**Provided information**
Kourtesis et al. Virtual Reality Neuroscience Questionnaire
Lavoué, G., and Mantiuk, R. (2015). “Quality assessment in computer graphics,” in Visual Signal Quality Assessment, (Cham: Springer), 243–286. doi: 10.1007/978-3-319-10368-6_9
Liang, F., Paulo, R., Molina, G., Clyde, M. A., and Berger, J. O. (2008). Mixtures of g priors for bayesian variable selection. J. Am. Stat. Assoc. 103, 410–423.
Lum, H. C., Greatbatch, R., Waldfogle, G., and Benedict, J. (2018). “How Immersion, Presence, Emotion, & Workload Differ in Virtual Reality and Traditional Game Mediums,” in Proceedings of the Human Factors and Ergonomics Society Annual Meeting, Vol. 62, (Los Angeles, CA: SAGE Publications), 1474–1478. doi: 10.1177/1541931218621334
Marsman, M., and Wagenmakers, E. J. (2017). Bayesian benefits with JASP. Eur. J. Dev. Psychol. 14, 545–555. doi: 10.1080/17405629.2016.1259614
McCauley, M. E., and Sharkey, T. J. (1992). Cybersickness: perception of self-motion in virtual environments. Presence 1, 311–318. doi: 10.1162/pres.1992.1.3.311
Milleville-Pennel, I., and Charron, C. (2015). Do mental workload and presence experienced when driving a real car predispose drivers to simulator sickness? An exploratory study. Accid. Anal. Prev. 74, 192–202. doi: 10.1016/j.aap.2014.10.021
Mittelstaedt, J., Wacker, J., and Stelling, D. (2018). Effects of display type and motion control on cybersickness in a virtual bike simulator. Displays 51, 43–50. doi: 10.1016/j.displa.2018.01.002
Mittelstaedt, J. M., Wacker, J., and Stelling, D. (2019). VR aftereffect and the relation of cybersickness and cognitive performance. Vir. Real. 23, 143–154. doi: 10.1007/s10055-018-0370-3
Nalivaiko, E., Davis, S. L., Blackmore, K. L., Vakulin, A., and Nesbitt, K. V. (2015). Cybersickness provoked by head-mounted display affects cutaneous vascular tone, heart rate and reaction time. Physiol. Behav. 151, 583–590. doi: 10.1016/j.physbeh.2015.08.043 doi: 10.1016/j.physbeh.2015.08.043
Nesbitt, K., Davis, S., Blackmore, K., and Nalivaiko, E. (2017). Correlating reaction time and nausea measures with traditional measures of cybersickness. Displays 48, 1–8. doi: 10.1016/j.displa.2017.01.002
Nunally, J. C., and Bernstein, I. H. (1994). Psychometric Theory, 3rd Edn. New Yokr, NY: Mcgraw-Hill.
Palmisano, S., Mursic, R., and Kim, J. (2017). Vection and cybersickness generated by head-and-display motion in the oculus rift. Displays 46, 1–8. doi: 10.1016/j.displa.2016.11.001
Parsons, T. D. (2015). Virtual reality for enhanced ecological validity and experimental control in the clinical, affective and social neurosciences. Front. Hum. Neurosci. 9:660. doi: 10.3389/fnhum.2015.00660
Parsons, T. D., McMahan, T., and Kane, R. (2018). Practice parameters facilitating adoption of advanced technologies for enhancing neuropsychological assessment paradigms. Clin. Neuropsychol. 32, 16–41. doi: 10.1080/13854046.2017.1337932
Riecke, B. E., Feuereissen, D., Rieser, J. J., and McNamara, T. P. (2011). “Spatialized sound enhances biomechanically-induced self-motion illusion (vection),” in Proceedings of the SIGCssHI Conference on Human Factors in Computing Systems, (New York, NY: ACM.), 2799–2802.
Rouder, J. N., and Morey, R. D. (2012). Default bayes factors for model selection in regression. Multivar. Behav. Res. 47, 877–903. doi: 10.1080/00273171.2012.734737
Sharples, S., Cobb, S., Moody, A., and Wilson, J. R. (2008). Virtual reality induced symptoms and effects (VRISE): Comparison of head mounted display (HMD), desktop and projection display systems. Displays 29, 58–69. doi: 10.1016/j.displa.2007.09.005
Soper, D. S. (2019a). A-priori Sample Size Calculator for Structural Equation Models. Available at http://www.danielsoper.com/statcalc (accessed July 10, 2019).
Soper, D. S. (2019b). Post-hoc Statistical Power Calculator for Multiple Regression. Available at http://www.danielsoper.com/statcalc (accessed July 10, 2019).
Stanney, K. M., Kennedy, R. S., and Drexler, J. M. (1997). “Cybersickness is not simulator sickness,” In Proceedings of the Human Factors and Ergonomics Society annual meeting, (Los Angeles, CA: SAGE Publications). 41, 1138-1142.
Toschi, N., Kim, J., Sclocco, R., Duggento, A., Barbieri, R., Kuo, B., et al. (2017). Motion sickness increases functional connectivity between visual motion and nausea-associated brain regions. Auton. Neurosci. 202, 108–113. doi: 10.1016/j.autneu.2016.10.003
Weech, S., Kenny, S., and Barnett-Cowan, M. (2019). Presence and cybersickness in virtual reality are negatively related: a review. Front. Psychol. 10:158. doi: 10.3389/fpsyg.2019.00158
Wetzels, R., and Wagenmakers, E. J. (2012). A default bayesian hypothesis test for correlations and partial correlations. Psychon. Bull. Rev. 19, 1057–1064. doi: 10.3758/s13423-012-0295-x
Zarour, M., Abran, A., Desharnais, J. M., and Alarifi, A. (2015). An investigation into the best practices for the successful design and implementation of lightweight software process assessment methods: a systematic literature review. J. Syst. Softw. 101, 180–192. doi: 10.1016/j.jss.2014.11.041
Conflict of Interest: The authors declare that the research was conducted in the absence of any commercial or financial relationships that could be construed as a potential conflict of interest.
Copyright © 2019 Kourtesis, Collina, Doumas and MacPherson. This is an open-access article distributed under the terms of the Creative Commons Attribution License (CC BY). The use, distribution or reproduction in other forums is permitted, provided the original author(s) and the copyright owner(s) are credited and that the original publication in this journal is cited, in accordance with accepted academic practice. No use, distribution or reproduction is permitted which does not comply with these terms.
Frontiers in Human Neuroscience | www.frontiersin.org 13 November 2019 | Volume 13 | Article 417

**Exercise aim**
Restate the listing in full, word for word.

**Output below**
Kourtesis et al. Virtual Reality Neuroscience Questionnaire
Lavoué, G., and Mantiuk, R. (2015). “Quality assessment in computer graphics,” in Visual Signal Quality Assessment, (Cham: Springer), 243–286. doi: 10.1007/978-3-319-10368-6_9
Liang, F., Paulo, R., Molina, G., Clyde, M. A., and Berger, J. O. (2008). Mixtures of g priors for bayesian variable selection. J. Am. Stat. Assoc. 103, 410–423.
Lum, H. C., Greatbatch, R., Waldfogle, G., and Benedict, J. (2018). “How Immersion, Presence, Emotion, & Workload Differ in Virtual Reality and Traditional Game Mediums,” in Proceedings of the Human Factors and Ergonomics Society Annual Meeting, Vol. 62, (Los Angeles, CA: SAGE Publications), 1474–1478. doi: 10.1177/1541931218621334
Marsman, M., and Wagenmakers, E. J. (2017). Bayesian benefits with JASP. Eur. J. Dev. Psychol. 14, 545–555. doi: 10.1080/17405629.2016.1259614
McCauley, M. E., and Sharkey, T. J. (1992). Cybersickness: perception of self-motion in virtual environments. Presence 1, 311–318. doi: 10.1162/pres.1992.1.3.311
Milleville-Pennel, I., and Charron, C. (2015). Do mental workload and presence experienced when driving a real car predispose drivers to simulator sickness? An exploratory study. Accid. Anal. Prev. 74, 192–202. doi: 10.1016/j.aap.2014.10.021
Mittelstaedt, J., Wacker, J., and Stelling, D. (2018). Effects of display type and motion control on cybersickness in a virtual bike simulator. Displays 51, 43–50. doi: 10.1016/j.displa.2018.01.002
Mittelstaedt, J. M., Wacker, J., and Stelling, D. (2019). VR aftereffect and the relation of cybersickness and cognitive performance. Vir. Real. 23, 143–154. doi: 10.1007/s10055-018-0370-3
Nalivaiko, E., Davis, S. L., Blackmore, K. L., Vakulin, A., and Nesbitt, K. V. (2015). Cybersickness provoked by head-mounted display affects cutaneous vascular tone, heart rate and reaction time. Physiol. Behav. 151, 583–590. doi: 10.1016/j.physbeh.2015.08.043 doi: 10.1016/j.physbeh.2015.08.043
Nesbitt, K., Davis, S., Blackmore, K., and Nalivaiko, E. (2017). Correlating reaction time and nausea measures with traditional measures of cybersickness. Displays 48, 1–8. doi: 10.1016/j.displa.2017.01.002
Nunally, J. C., and Bernstein, I. H. (1994). Psychometric Theory, 3rd Edn. New Yokr, NY: Mcgraw-Hill.
Palmisano, S., Mursic, R., and Kim, J. (2017). Vection and cybersickness generated by head-and-display motion in the oculus rift. Displays 46, 1–8. doi: 10.1016/j.displa.2016.11.001
Parsons, T. D. (2015). Virtual reality for enhanced ecological validity and experimental control in the clinical, affective and social neurosciences. Front. Hum. Neurosci. 9:660. doi: 10.3389/fnhum.2015.00660
Parsons, T. D., McMahan, T., and Kane, R. (2018). Practice parameters facilitating adoption of advanced technologies for enhancing neuropsychological assessment paradigms. Clin. Neuropsychol. 32, 16–41. doi: 10.1080/13854046.2017.1337932
Riecke, B. E., Feuereissen, D., Rieser, J. J., and McNamara, T. P. (2011). “Spatialized sound enhances biomechanically-induced self-motion illusion (vection),” in Proceedings of the SIGCssHI Conference on Human Factors in Computing Systems, (New York, NY: ACM.), 2799–2802.
Rouder, J. N., and Morey, R. D. (2012). Default bayes factors for model selection in regression. Multivar. Behav. Res. 47, 877–903. doi: 10.1080/00273171.2012.734737
Sharples, S., Cobb, S., Moody, A., and Wilson, J. R. (2008). Virtual reality induced symptoms and effects (VRISE): Comparison of head mounted display (HMD), desktop and projection display systems. Displays 29, 58–69. doi: 10.1016/j.displa.2007.09.005
Soper, D. S. (2019a). A-priori Sample Size Calculator for Structural Equation Models. Available at http://www.danielsoper.com/statcalc (accessed July 10, 2019).
Soper, D. S. (2019b). Post-hoc Statistical Power Calculator for Multiple Regression. Available at http://www.danielsoper.com/statcalc (accessed July 10, 2019).
Stanney, K. M., Kennedy, R. S., and Drexler, J. M. (1997). “Cybersickness is not simulator sickness,” In Proceedings of the Human Factors and Ergonomics Society annual meeting, (Los Angeles, CA: SAGE Publications). 41, 1138-1142.
Toschi, N., Kim, J., Sclocco, R., Duggento, A., Barbieri, R., Kuo, B., et al. (2017). Motion sickness increases functional connectivity between visual motion and nausea-associated brain regions. Auton. Neurosci. 202, 108–113. doi: 10.1016/j.autneu.2016.10.003
Weech, S., Kenny, S., and Barnett-Cowan, M. (2019). Presence and cybersickness in virtual reality are negatively related: a review. Front. Psychol. 10:158. doi: 10.3389/fpsyg.2019.00158
Wetzels, R., and Wagenmakers, E. J. (2012). A default bayesian hypothesis test for correlations and partial correlations. Psychon. Bull. Rev. 19, 1057–1064. doi: 10.3758/s13423-012-0295-x
Zarour, M., Abran, A., Desharnais, J. M., and Alarifi, A. (2015). An investigation into the best practices for the successful design and implementation of lightweight software process assessment methods: a systematic literature review. J. Syst. Softw. 101, 180–192. doi: 10.1016/j.jss.2014.11.041
Conflict of Interest: The authors declare that the research was conducted in the absence of any commercial or financial relationships that could be construed as a potential conflict of interest.
Copyright © 2019 Kourtesis, Collina, Doumas and MacPherson. This is an open-access article distributed under the terms of the Creative Commons Attribution License (CC BY). The use, distribution or reproduction in other forums is permitted, provided the original author(s) and the copyright owner(s) are credited and that the original publication in this journal is cited, in accordance with accepted academic practice. No use, distribution or reproduction is permitted which does not comply with these terms.
Frontiers in Human Neuroscience | www.frontiersin.org 13 November 2019 | Volume 13 | Article 417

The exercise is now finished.